Reproduce every line of the material below without any changes, leaving out the pictures.

#### [EXTRACTED MATERIAL]
——
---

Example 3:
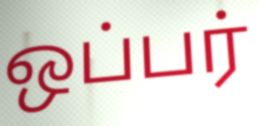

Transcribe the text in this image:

ஒப்பர்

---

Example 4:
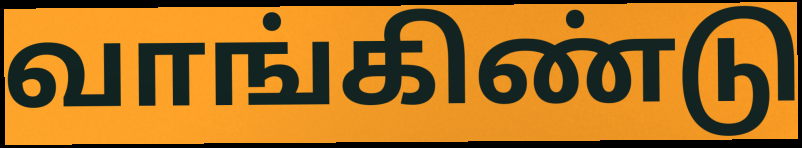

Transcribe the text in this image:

வாங்கிண்டு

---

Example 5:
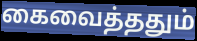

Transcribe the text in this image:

கைவைத்ததும்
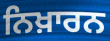
ਨਿਖ਼ਾਰਨ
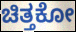
ಚಿತ್ತಕೋ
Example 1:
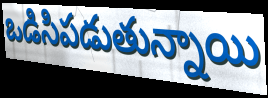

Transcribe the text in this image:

ఒడిసిపడుతున్నాయి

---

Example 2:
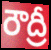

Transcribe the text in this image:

రౌద్రీ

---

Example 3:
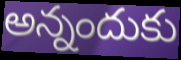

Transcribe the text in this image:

అన్నందుకు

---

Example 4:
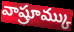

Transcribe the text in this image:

వాష్రూమ్కు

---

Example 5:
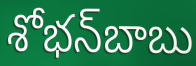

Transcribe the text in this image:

శోభన్‌బాబు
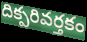
దిక్పరివర్తకం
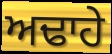
ਅਢਾਹੇ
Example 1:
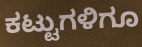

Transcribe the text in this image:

ಕಟ್ಟುಗಳಿಗೂ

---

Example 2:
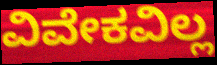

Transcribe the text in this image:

ವಿವೇಕವಿಲ್ಲ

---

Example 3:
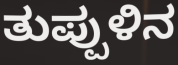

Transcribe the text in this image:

ತುಪ್ಪುಳಿನ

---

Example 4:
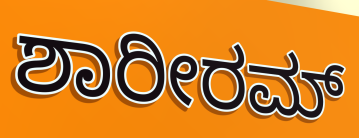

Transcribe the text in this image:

ಶಾರೀರಮ್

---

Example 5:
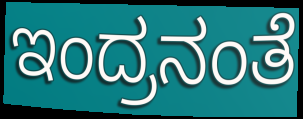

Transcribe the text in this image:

ಇಂದ್ರನಂತೆ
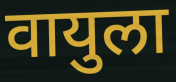
वायुला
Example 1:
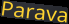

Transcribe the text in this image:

Parava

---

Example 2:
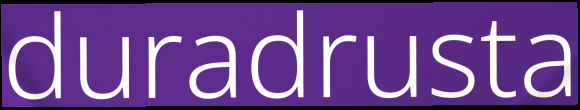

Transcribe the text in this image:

duradrusta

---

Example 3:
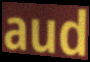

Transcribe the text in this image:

aud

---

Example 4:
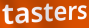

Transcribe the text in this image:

tasters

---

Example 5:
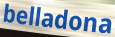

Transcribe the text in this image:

belladona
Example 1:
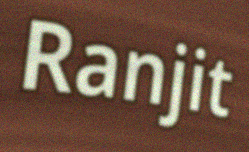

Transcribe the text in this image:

Ranjit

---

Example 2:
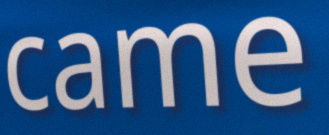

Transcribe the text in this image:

came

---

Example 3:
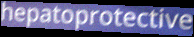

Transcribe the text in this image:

hepatoprotective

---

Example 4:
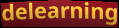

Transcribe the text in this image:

delearning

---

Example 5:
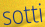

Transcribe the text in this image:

sotti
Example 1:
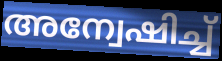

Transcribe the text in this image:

അന്വേഷിച്ച്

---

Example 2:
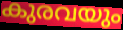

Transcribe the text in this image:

കുരവയും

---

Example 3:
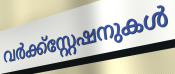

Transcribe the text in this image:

വർക്ക്സ്റ്റേഷനുകൾ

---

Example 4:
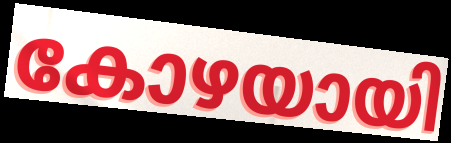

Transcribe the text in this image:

കോഴയായി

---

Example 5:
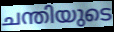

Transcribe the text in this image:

ചന്തിയുടെ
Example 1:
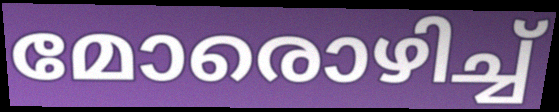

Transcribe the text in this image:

മോരൊഴിച്ച്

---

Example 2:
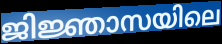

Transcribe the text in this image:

ജിജ്ഞാസയിലെ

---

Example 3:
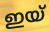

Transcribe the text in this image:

ഇയ്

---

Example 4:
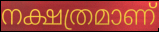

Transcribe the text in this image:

നക്ഷത്രമാണ്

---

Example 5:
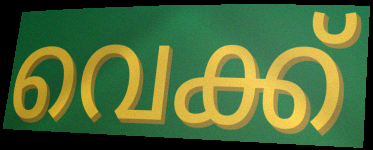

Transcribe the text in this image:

വെക്ക്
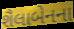
શૈલાબેનના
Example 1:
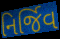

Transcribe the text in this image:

નિર્જિવ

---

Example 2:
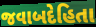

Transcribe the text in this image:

જવાબદેહિતા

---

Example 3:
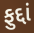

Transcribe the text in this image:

ફુદ્દાં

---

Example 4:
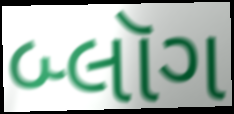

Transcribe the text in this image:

બ્લૉગ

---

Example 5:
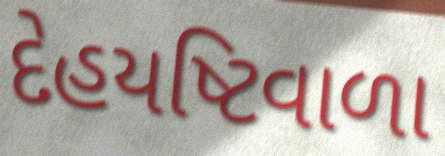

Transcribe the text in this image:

દેહયષ્ટિવાળા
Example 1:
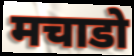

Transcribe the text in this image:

मचाडो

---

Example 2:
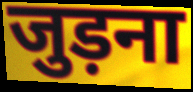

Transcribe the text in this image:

जुड़ना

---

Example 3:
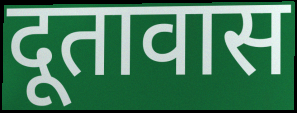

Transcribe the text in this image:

दूतावास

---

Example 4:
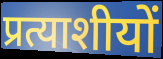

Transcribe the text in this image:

प्रत्याशीयों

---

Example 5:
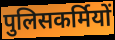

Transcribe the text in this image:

पुलिसकर्मियों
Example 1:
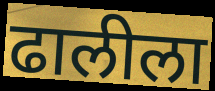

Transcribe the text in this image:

ढालीला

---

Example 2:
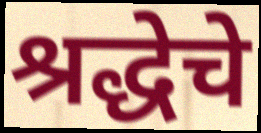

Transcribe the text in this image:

श्रद्धेचे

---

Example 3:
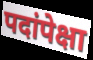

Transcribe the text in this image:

पदांपेक्षा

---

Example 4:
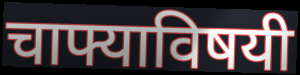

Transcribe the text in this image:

चाफ्याविषयी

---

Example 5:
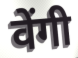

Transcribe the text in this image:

वेंगी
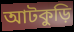
আটকুড়ি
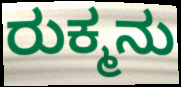
ರುಕ್ಮನು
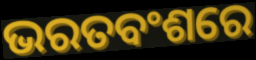
ଭରତବଂଶରେ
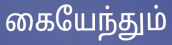
கையேந்தும்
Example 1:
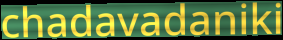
——
#### [SOLUTION]
---

Example 3:

Transcribe the text in this image:

ஒப்பர்

---

Example 4:

Transcribe the text in this image:

வாங்கிண்டு

---

Example 5:

Transcribe the text in this image:

கைவைத்ததும்
ਨਿਖ਼ਾਰਨ
ಚಿತ್ತಕೋ
Example 1:

Transcribe the text in this image:

ఒడిసిపడుతున్నాయి

---

Example 2:

Transcribe the text in this image:

రౌద్రీ

---

Example 3:

Transcribe the text in this image:

అన్నందుకు

---

Example 4:

Transcribe the text in this image:

వాష్రూమ్కు

---

Example 5:

Transcribe the text in this image:

శోభన్‌బాబు
దిక్పరివర్తకం
ਅਢਾਹੇ
Example 1:

Transcribe the text in this image:

ಕಟ್ಟುಗಳಿಗೂ

---

Example 2:

Transcribe the text in this image:

ವಿವೇಕವಿಲ್ಲ

---

Example 3:

Transcribe the text in this image:

ತುಪ್ಪುಳಿನ

---

Example 4:

Transcribe the text in this image:

ಶಾರೀರಮ್

---

Example 5:

Transcribe the text in this image:

ಇಂದ್ರನಂತೆ
वायुला
Example 1:

Transcribe the text in this image:

Parava

---

Example 2:

Transcribe the text in this image:

duradrusta

---

Example 3:

Transcribe the text in this image:

aud

---

Example 4:

Transcribe the text in this image:

tasters

---

Example 5:

Transcribe the text in this image:

belladona
Example 1:

Transcribe the text in this image:

Ranjit

---

Example 2:

Transcribe the text in this image:

came

---

Example 3:

Transcribe the text in this image:

hepatoprotective

---

Example 4:

Transcribe the text in this image:

delearning

---

Example 5:

Transcribe the text in this image:

sotti
Example 1:

Transcribe the text in this image:

അന്വേഷിച്ച്

---

Example 2:

Transcribe the text in this image:

കുരവയും

---

Example 3:

Transcribe the text in this image:

വർക്ക്സ്റ്റേഷനുകൾ

---

Example 4:

Transcribe the text in this image:

കോഴയായി

---

Example 5:

Transcribe the text in this image:

ചന്തിയുടെ
Example 1:

Transcribe the text in this image:

മോരൊഴിച്ച്

---

Example 2:

Transcribe the text in this image:

ജിജ്ഞാസയിലെ

---

Example 3:

Transcribe the text in this image:

ഇയ്

---

Example 4:

Transcribe the text in this image:

നക്ഷത്രമാണ്

---

Example 5:

Transcribe the text in this image:

വെക്ക്
શૈલાબેનના
Example 1:

Transcribe the text in this image:

નિર્જિવ

---

Example 2:

Transcribe the text in this image:

જવાબદેહિતા

---

Example 3:

Transcribe the text in this image:

ફુદ્દાં

---

Example 4:

Transcribe the text in this image:

બ્લૉગ

---

Example 5:

Transcribe the text in this image:

દેહયષ્ટિવાળા
Example 1:

Transcribe the text in this image:

मचाडो

---

Example 2:

Transcribe the text in this image:

जुड़ना

---

Example 3:

Transcribe the text in this image:

दूतावास

---

Example 4:

Transcribe the text in this image:

प्रत्याशीयों

---

Example 5:

Transcribe the text in this image:

पुलिसकर्मियों
Example 1:

Transcribe the text in this image:

ढालीला

---

Example 2:

Transcribe the text in this image:

श्रद्धेचे

---

Example 3:

Transcribe the text in this image:

पदांपेक्षा

---

Example 4:

Transcribe the text in this image:

चाफ्याविषयी

---

Example 5:

Transcribe the text in this image:

वेंगी
আটকুড়ি
ರುಕ್ಮನು
ଭରତବଂଶରେ
கையேந்தும்
Example 1:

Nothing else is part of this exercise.